Principle Investing – Introductory Post

December 25, 2008

“Our method is very simple. We just try to buy businesses with good-to-superb underlying economics run by honest and able people and buy them at sensible prices. That’s all I’m trying to do.”1 – Warren E. Buffett

Since this is the first entry of the blog, I feel compelled to introduce myself and talk a bit about the purpose.

My name is Joaquin Grech Gomendio.2 I was born in Madrid, Spain, the same day that Viking 1 landed on Mars.3 I’m oddly proud of my birth date. During my childhood, I seem to have developed a talent for problem-solving and somehow that drove me to write computer programs at a very early age. In 2003, I graduated from New York University with a double major in Computer Science and Latin American Studies. I had never studied finance.

In 2005, committed to a serious relationship, I realized I needed savings to plan for the future. The financial industry is where the money was; therefore I joined a Wall Street firm to help develop its fixed-income & derivatives software.4 I had always found conversations about finance as appealing as going shoe shopping,5 but I was quickly drawn in by the challenge. I realized that most fixed-income instruments were out of my reach and I started focusing in equities (stocks) during my free time. It wasn’t long before I became infatuated with value investing and began torturing my colleagues with long financial ramblings.

While reading investing material, I found a common pattern among great investors.
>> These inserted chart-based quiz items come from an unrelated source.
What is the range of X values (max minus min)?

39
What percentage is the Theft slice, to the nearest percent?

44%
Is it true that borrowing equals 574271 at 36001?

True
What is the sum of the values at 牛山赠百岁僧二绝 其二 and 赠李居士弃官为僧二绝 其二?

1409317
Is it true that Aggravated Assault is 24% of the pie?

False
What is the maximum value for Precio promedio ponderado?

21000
They all had a set of rules or principles that they adhered to without letting emotions take over. That’s how the title of this blog came to be. In addition; there is nothing better than writing to clarify and organize your thoughts. The purpose of this blog is for me to better exteriorize my passion for finance while trying to keep it entertaining. I’ll try to avoid bombastic or technical language, first and most obviously, because I lack vocabulary and second, because I would bore everyone to death without adding any substance.
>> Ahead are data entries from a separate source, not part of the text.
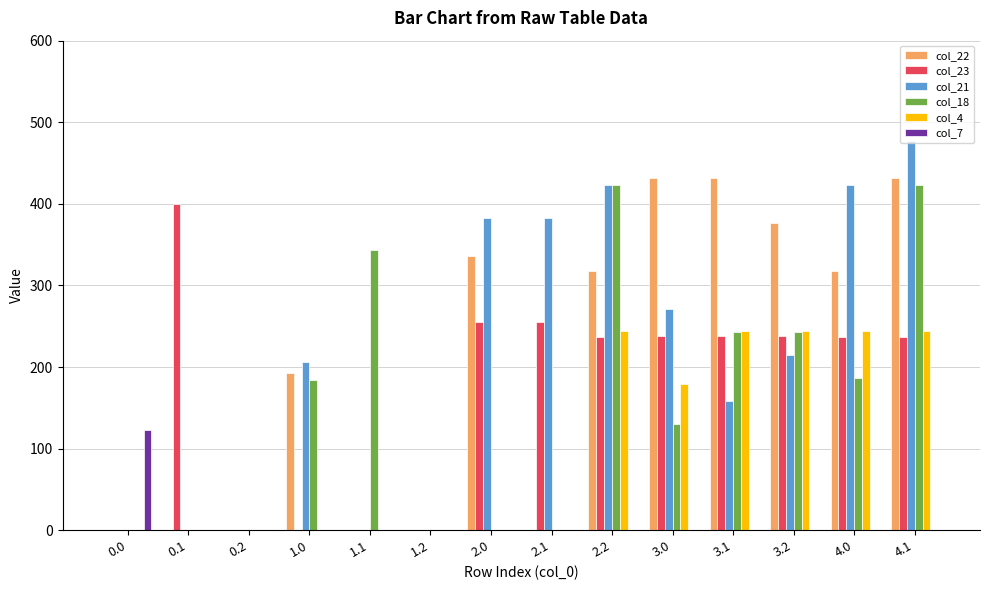

How many groups of bars are there?

14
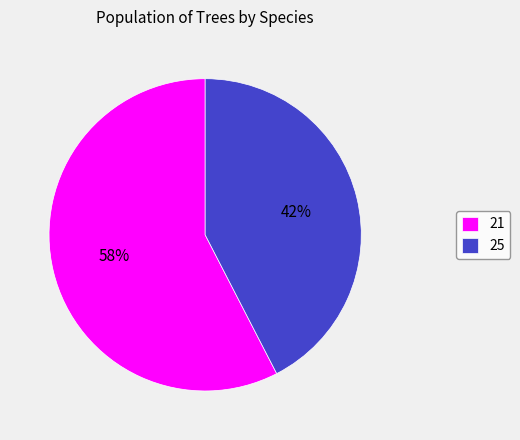

True or false: 21 accounts for 58% of the total.

True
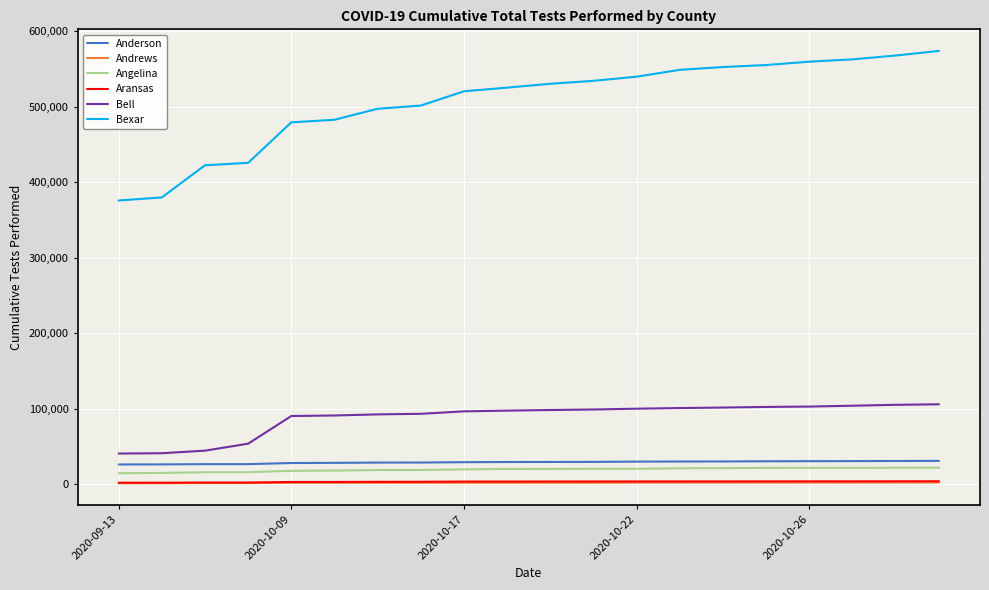

What is the minimum value for Angelina?

14452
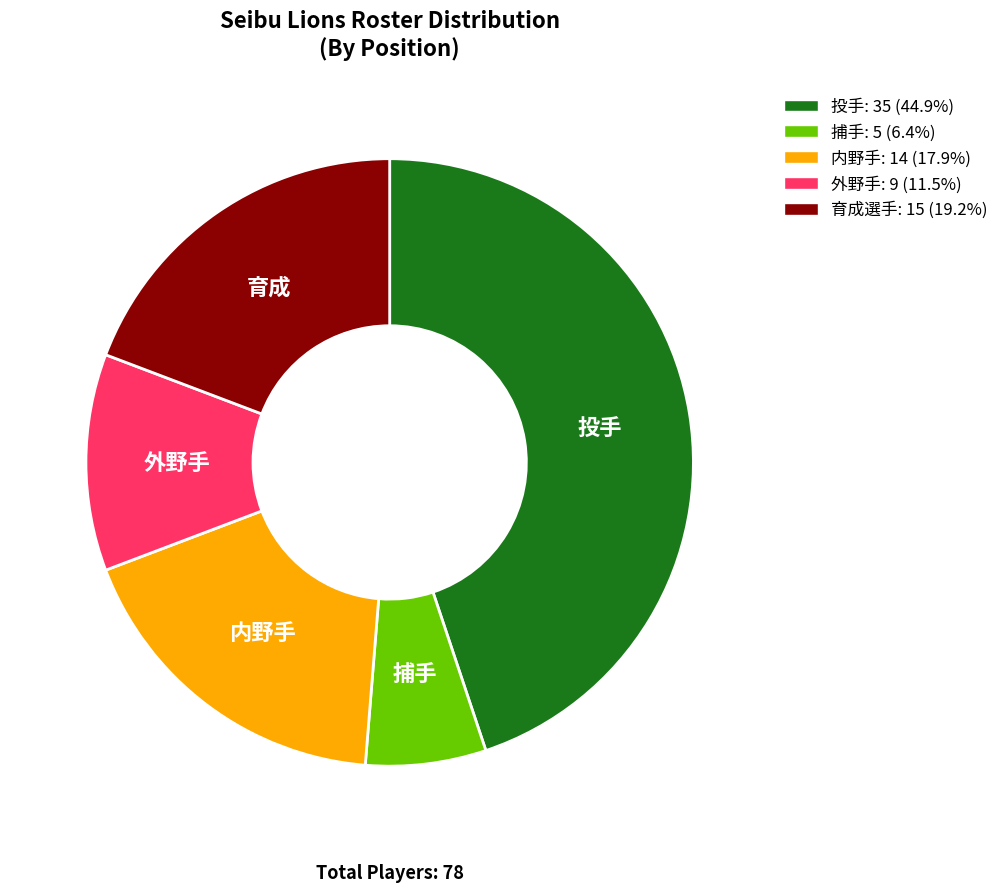

What is the ratio of the value at 内野手 to the value at 投手?

0.4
One thing that I loved about investing is that it’s simple. Not easy, but simple. Anyone regardless of his or her background can do it. We tend to reward complexity even if it lacks usefulness, but in investing the simplest solution is often the best solution. You just need to remember that you are trying to buy $1 for less, or putting it another way, selling 50 cents for a dollar. It does happen quite often in the stock market.
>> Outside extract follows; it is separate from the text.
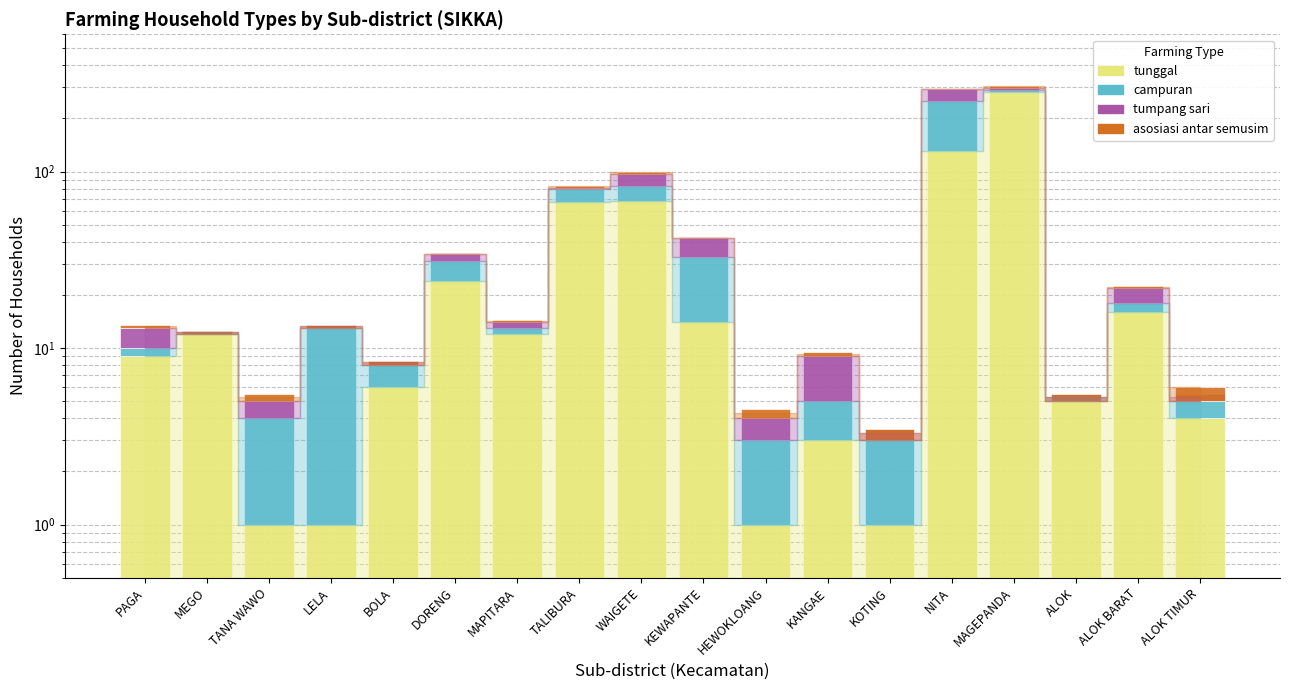

What is the approximate value of tunggal at BOLA?

6.0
I am by no means a financial expert. I just enjoy investing and sharing my thoughts. I tend to avoid giving advices at this stage of my financial knowledge but I do always give one:

Avoid learning from your mistakes; learn from other people’s mistakes. Most people don’t learn from history; try not to be one of them. Read Benjamin Graham, Warren Buffett, Philip Fisher, Peter Lynch, Bruce Greenwald, Joel Greenblatt, Jeremy Siegel, Jim Jubak6 and any other known fundamental investor. Read their biographies, find out about their investing partners, and study their investing principles. Study the people that inspired them. There are a lot of great investors alive, even if they can’t be your personal mentor you can interact with them at conferences, meetings or by email.

On a final note, I’m a fundamental investor.7 I believe technical analysis8 (predictions made based on price/volume/charts) is equivalent to predicting a woman’s intelligence by the way she looks: you may be right but you wouldn’t bet your house on it.

And with this…

I declare inaugurated Principle Investing.


1. “A Tribute to Ben Graham” [speech] December 6, 1994 at the New York Society of Financial Analysts.
2. In Spain we inherit one family name from each parent.
3. Viking 1 landed on Mars exactly seven years after Neil Armstrong set foot on the Moon.
4. Wikipedia description: Fixed-income and derivatives.
5. Explanation about the shoe shopping fact.
6. Benjamin Graham, Warren Buffett, Philip Fisher, Peter Lynch, Joel Greenblatt, Jeremy Siegel, Bruce Greenwald and Jim Jubak
7. Fundamental analysis of a business involves analyzing its financial statements and health, its management and competitive advantages, and its competitors and markets.
8. Technical analysis is a security analysis technique that claims the ability to forecast the future direction of prices through the study of past market data, primarily price and volume.